A lebre

Notícias Magazine

Um dia acordámos com um estranho barulho vindo de fora da casa, uns guinchos que entravam pela janela do quarto. Eram umas cinco da manhã. Apercebemo-nos de que a cadela tinha apanhado qualquer coisa. Chamei-a e ela aproximou-se com relutância.

Há uns tempos alguém partilhou numa rede social uma daquelas mensagens recorrentes e ingénuas que dizia que o ser humano era o único que matava sem ser para se defender ou para se alimentar.

Segundo esta conclusão, a minha cadela é demasiado humana. É comum, quando acordo, encontrar ratos mortos no alpendre, frequentemente crias.

Acontece-nos amiúde idealizar a natureza ao mesmo tempo que a retiramos do ser humano, maculando-o da forma mais estranha possível: obliterando-lhe a animalidade.
Quando a cadela se aproximou, apercebi-me de que tinha nas mandíbulas uma lebre bebé (não fazia ideia de que as lebres soltavam gritos daqueles).

Consegui tirá-la da boca da cadela. A lebre praticamente não se mexia, mas estava viva e não tinha ferimentos visíveis. A causa da nossa especial perversidade, dizem essas mensagens acompanhadas por belíssimas imagens da vida natural, é não nos portarmos como os animais, pois estes jamais matariam sem necessidade.

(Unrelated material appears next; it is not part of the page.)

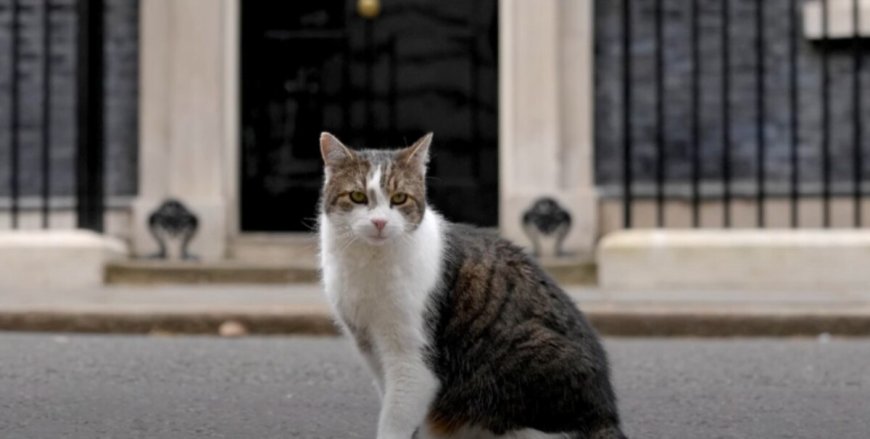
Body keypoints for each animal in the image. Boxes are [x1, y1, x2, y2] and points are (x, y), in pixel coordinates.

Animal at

Noutras ocasiões acusamos o ser humano precisamente do oposto, de falta de racionalidade, de ser um animal. Há uma história chinesa em que Confúcio, em duas ocasiões distintas, repreende Lao Tsé, por este não se portar com a dignidade de um mestre. A primeira vez porque se banhava nu e outra porque estava ébrio. Lao Tsé diz então a Confúcio: «Primeiro repreendeste-me porque me portava como um animal, depois porque me portava como um homem.»

Improvisámos um leito para a lebre, telefonámos ao veterinário para saber o que fazer, o que lhe dar de comer, etc. Os meus filhos faziam perguntas e sofriam com a situação.
Há alturas em que nos sentamos em restaurantes a comer lebre, sem pensar em absolutamente mais nada além do hedonismo do momento. Está saborosa? Bem cozinhada? Noutros contextos, não só defendemos a vida destes e doutros animais, como sofremos intensamente as suas penas.

Apesar de a lebre não ter ferimentos visíveis, devia ter sérios traumatismos internos. Acabou por morrer ainda nesse dia, tendo sido vãos todos os esforços que fizemos para que sobrevivesse.

Arto Paasilinna, num romance chamado A Lebre de Vatanen, conta a história de um homem que salva uma lebre de um atropelamento e isso muda por completo a sua vida. O nosso incidente com a lebre não teve consequências tão dramáticas, mas o meu filho mais novo, o João, que devia ter uns 6 anos quando isto aconteceu, quis fazer uma cerimónia fúnebre e enterrá-la junto a uma oliveira.